Mr Denham was due to meet local union officials and managers at the Swaythling plant yesterday but was told the meeting was cancelled.
After having the meeting in his diary for months, long before the planned closure was announced, Mr Denham was fed excuse after excuse as he tried to find out why he was not able to have the meeting.
Among the various reasons they gave one was that they were concerned he would urge workers to do something such as industrial action.
“I could believe that they were saying this. I thought it was ridiculous and I said as much to them.
“At the beginning of the week my office rang up to confirm the arrangement not thinking that the visit was not going ahead.
“I then rang their communications people. I just thought it was extraordinary. I said that their reputation has been pretty badly damaged since all this happened, I said to them, ‘Are you really sure that you want to cancel this meeting?’”, said the Labour MP.
A shock announcement that the Transit factory would be shutdown in July next year with the loss of more than 500 jobs was made three weeks ago. It has being making Transits since 1972.

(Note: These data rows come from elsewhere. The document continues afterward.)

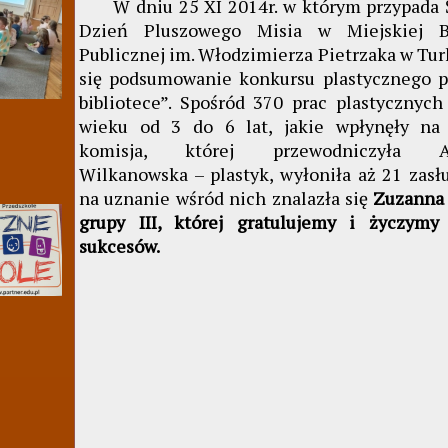
W dniu 25 XI 2014r. w którym przypada 
Dzień Pluszowego Misia w Miejskiej Bi
Publicznej im. Włodzimierza Pietrzaka w Tur
się podsumowanie konkursu plastycznego p
bibliotece”. Spośród 370 prac plastycznych
wieku od 3 do 6 lat, jakie wpłynęły na 
komisja, której przewodniczyła Ag
Wilkanowska – plastyk, wyłoniła aż 21 zasł
na uznanie wśród nich znalazła się
Zuzanna
grupy III, której gratulujemy i życzymy
sukcesów.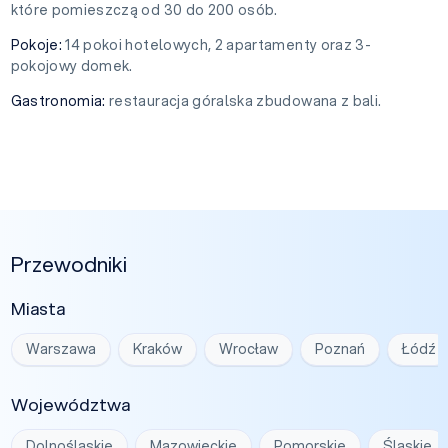
które pomieszczą od 30 do 200 osób.
Pokoje:
14 pokoi hotelowych, 2 apartamenty oraz 3-
pokojowy domek.
Gastronomia:
restauracja góralska zbudowana z bali.
Przewodniki
Miasta
Warszawa
Kraków
Wrocław
Poznań
Łódź
Województwa
Dolnośląskie
Mazowieckie
Pomorskie
Śląskie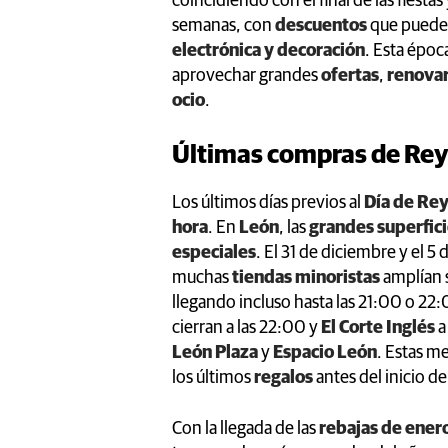
coincidiendo con el final de las fiestas 
semanas, con
descuentos
que pueden
electrónica y decoración
. Esta époc
aprovechar grandes
ofertas
,
renovar
ocio
.
Últimas compras de Re
Los últimos días previos al
Día de Re
hora
. En
León
, las
grandes superfic
especiales
. El 31 de diciembre y el 5
muchas
tiendas minoristas
amplían s
llegando incluso hasta las 21:00 o 22
cierran a las 22:00 y
El Corte Inglés
a
León Plaza
y
Espacio León
. Estas m
los últimos
regalos
antes del inicio de
Con la llegada de las
rebajas de ener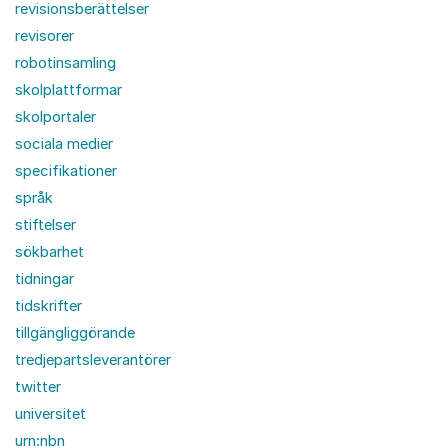
revisionsberättelser
revisorer
robotinsamling
skolplattformar
skolportaler
sociala medier
specifikationer
språk
stiftelser
sökbarhet
tidningar
tidskrifter
tillgängliggörande
tredjepartsleverantörer
twitter
universitet
urn:nbn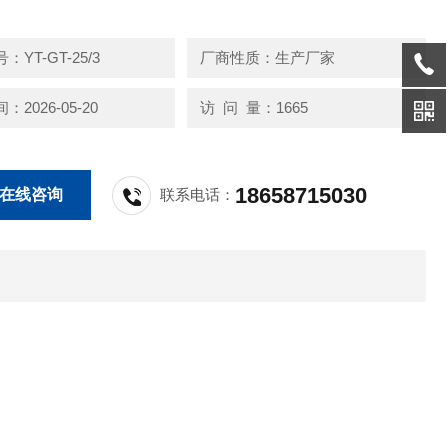
圈支承位，后装前拆结构。插头座采用ZL-102压铸铝合金，接触件镀
可靠接线方便，密封绝缘性好，具防水防尘防震特点
YT-GT-25/3
厂商性质：生产厂家
2026-05-20
访 问 量：1665
18658715030
在线咨询
联系电话：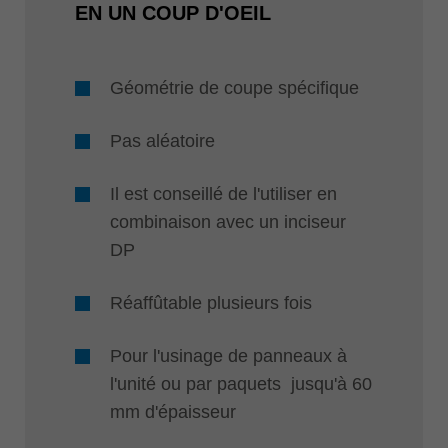
EN UN COUP D'OEIL
Géométrie de coupe spécifique
Pas aléatoire
Il est conseillé de l'utiliser en
combinaison avec un inciseur
DP
Réaffûtable plusieurs fois
Pour l'usinage de panneaux à
l'unité ou par paquets jusqu'à 60
mm d'épaisseur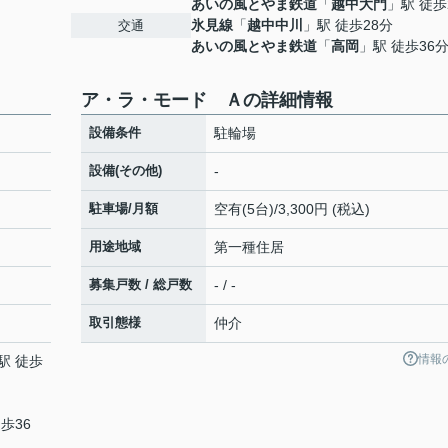
あいの風とやま鉄道
「
越中大門
」駅 徒歩
氷見線
「
越中中川
」駅 徒歩28分
交通
あいの風とやま鉄道
「
高岡
」駅 徒歩36
ア・ラ・モード Ａの詳細情報
設備条件
駐輪場
設備(その他)
-
駐車場/月額
空有(5台)/3,300円 (税込)
用途地域
第一種住居
募集戸数 / 総戸数
- / -
取引態様
仲介
情報
駅 徒歩
歩36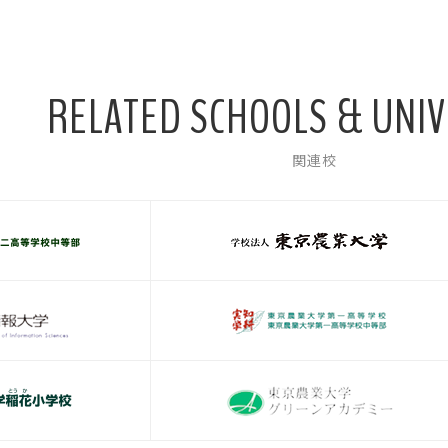
RELATED SCHOOLS & UNIV
関連校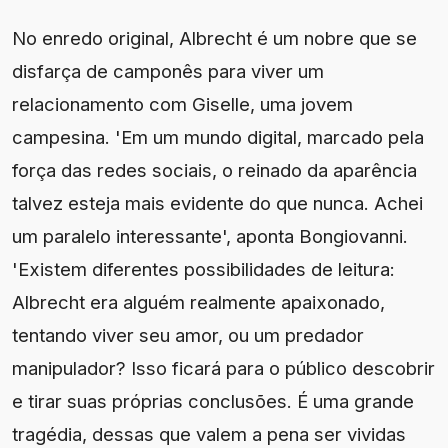
No enredo original, Albrecht é um nobre que se
disfarça de camponês para viver um
relacionamento com Giselle, uma jovem
campesina. 'Em um mundo digital, marcado pela
força das redes sociais, o reinado da aparência
talvez esteja mais evidente do que nunca. Achei
um paralelo interessante', aponta Bongiovanni.
'Existem diferentes possibilidades de leitura:
Albrecht era alguém realmente apaixonado,
tentando viver seu amor, ou um predador
manipulador? Isso ficará para o público descobrir
e tirar suas próprias conclusões. É uma grande
tragédia, dessas que valem a pena ser vividas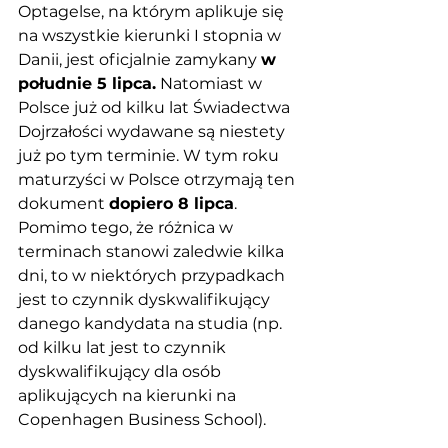
Optagelse, na którym aplikuje się 
na wszystkie kierunki I stopnia w 
Danii, jest oficjalnie zamykany 
w 
południe 5 lipca.
 Natomiast w 
Polsce już od kilku lat Świadectwa 
Dojrzałości wydawane są niestety 
już po tym terminie. W tym roku 
maturzyści w Polsce otrzymają ten 
dokument 
dopiero 8 lipca
. 
Pomimo tego, że różnica w 
terminach stanowi zaledwie kilka 
dni, to w niektórych przypadkach 
jest to czynnik dyskwalifikujący 
danego kandydata na studia (np. 
od kilku lat jest to czynnik 
dyskwalifikujący dla osób 
aplikujących na kierunki na 
Copenhagen Business School). 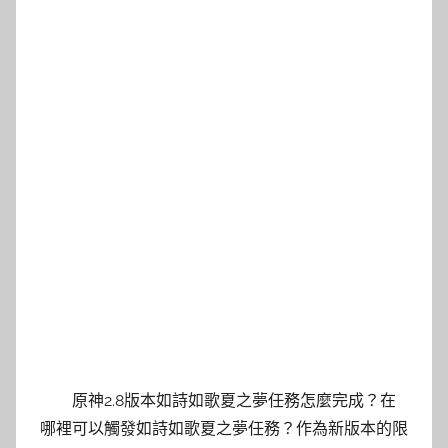
原神2.8版本如詩如歌夏之夢任務怎麼完成？在
哪裡可以觸發如詩如歌夏之夢任務？作為新版本的限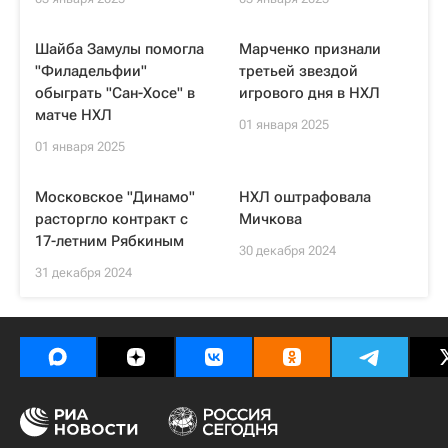
Шайба Замулы помогла
Марченко признали
"Филадельфии"
третьей звездой
обыграть "Сан-Хосе" в
игрового дня в НХЛ
матче НХЛ
01 января 2025
01 января 2025
Московское "Динамо"
НХЛ оштрафовала
расторгло контракт с
Мичкова
17-летним Рябкиным
30 декабря 2024
31 декабря 2024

Ford plans to move production to Turkey, where a larger plant already makes Transit vans and has received a £80m euro loan to help retool the factory for the next model of the iconic white van.
Unions, who are opposing the plant closure, called the cancellation of the meeting with Mr Denham “deeply disappointing”.
Mr Denham added that he was still happy to meet with union representatives.
“I can meet and I’m sure I will meet somewhere offsite. It just seems ridiculous that we’re reduced to meeting somewhere that isn’t at the site in question,” he said.
Meanwhile Unite, the union representing Ford workers, is set to meet with company bosses at the plant next week to discuss possibility of alternate or new work continuing beyond July.
Andy Cox, Unite’s deputy convener at the plant, said Ford had made a commitment to sit down for the talks about “viable business opportunities”.
Unite assistant general secretary Tony Burke will be part of the negotiations, he said.
A spokesman for Ford, said: “We are in an important consultation period with our employees and their representatives during which any discussions remain confidential between the company and its employees.
“We fully recognise the impact this planned action is having on our employees at Southampton and it is important for the company to prioritise this consultation process and to focus on the interests of its employees during this sensitive phase.
“The company met with Mr Denham and other local MPs on November 8 and has committed to keeping them fully up to date on the progress of discussions.
We expect further meetings with MPs and other stakeholders as the consultation process progresses.”